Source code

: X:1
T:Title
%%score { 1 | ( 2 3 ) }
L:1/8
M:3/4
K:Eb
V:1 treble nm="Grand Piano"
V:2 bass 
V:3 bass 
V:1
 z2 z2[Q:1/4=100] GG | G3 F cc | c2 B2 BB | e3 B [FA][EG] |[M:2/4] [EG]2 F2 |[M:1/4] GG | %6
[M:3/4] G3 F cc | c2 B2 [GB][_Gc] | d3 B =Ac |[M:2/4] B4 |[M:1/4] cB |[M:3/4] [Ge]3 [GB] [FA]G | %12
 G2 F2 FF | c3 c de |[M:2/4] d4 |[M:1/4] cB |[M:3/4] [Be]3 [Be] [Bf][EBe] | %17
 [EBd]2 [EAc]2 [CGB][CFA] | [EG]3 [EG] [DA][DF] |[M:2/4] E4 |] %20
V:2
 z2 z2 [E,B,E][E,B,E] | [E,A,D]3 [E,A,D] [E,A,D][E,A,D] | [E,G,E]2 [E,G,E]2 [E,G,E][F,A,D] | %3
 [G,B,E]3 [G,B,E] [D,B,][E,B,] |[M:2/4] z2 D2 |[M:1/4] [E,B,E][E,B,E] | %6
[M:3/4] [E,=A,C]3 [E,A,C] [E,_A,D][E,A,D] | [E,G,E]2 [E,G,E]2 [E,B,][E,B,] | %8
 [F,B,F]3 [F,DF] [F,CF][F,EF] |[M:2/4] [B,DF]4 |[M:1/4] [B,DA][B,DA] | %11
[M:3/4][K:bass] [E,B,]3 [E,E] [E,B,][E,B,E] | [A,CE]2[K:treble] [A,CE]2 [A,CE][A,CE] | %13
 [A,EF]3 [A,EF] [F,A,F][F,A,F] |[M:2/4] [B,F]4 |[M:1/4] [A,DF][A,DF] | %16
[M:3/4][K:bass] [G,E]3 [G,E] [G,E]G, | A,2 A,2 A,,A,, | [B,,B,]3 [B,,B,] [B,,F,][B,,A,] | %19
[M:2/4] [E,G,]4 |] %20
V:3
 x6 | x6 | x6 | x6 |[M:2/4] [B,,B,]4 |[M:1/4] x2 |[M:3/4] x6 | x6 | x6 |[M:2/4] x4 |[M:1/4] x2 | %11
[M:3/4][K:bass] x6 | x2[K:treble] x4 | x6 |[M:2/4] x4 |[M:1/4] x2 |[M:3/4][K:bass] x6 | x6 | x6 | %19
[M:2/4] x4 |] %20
####################
WORK INSTRUCTIONS>
How many of the lines above hold "bass"? Answer with only the number.

SOLVED PROBLEM>
5